When making sauerkraut, use firm, dense heads of cabbage with tightly packed leaves. A Japanese-style mandoline works well for shredding the cabbage.
When making sauerkraut, use firm, dense heads of cabbage with tightly packed leaves.
Yield: makes 8 cups
- 5 lb. finely shredded white cabbage
- 3 1⁄2 Tbsp. kosher salt
- Combine shredded cabbage and salt in a large bowl. Using a potato masher or a wooden spoon, pound cabbage for 10 minutes to bruise it and extract juices. Working in batches, transfer the cabbage and juices to a 1-gallon jar, pressing each layer down with the masher before adding the next batch. Press a small plate into the jar onto the surface of the cabbage to weight it down. Cover jar with 4 layers of cheesecloth secured with kitchen twine.

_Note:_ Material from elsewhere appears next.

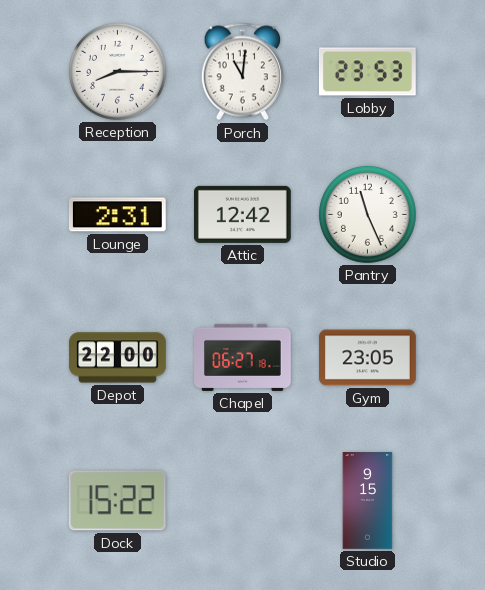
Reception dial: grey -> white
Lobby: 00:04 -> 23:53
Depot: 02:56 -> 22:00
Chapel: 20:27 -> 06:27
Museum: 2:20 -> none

- Let cabbage sit and ferment at room temperature, skimming any white froth from the surface of the liquid every other day and discarding portions of the cabbage that turn brown, for up to 3 weeks before transferring it to two 1-qt. jars and refrigerating. The flavor of the sauerkraut will deepen as it sits. Use it after about 10 days for a brighter new sauerkraut flavor or after a couple of months for a stronger classic sauerkraut flavor. Sauerkraut will keep in the refrigerator for up to 6 months.